**Extracted records**:
============================================================
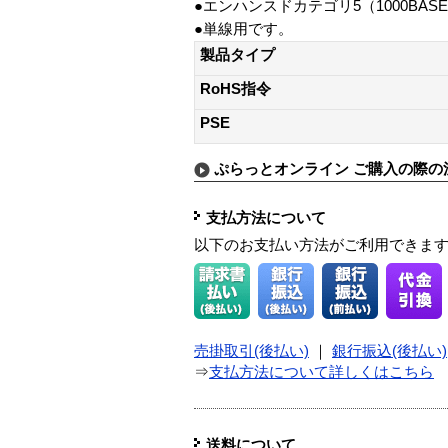
●エンハンスドカテゴリ5（1000BASE-T
●単線用です。
製品タイプ
RoHS指令
PSE
ぷらっとオンライン ご購入の際の
支払方法について
以下のお支払い方法がご利用できま
売掛取引(後払い)
｜
銀行振込(後払い)
⇒
支払方法について詳しくはこちら
送料について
============================================================
**What the task requires**: Could you reproduce the listing above word for word while leaving out its pictures?

**Output of the task**:
●エンハンスドカテゴリ5（1000BASE-T
●単線用です。
製品タイプ
RoHS指令
PSE
ぷらっとオンライン ご購入の際の
支払方法について
以下のお支払い方法がご利用できま
売掛取引(後払い)
｜
銀行振込(後払い)
⇒
支払方法について詳しくはこちら
送料について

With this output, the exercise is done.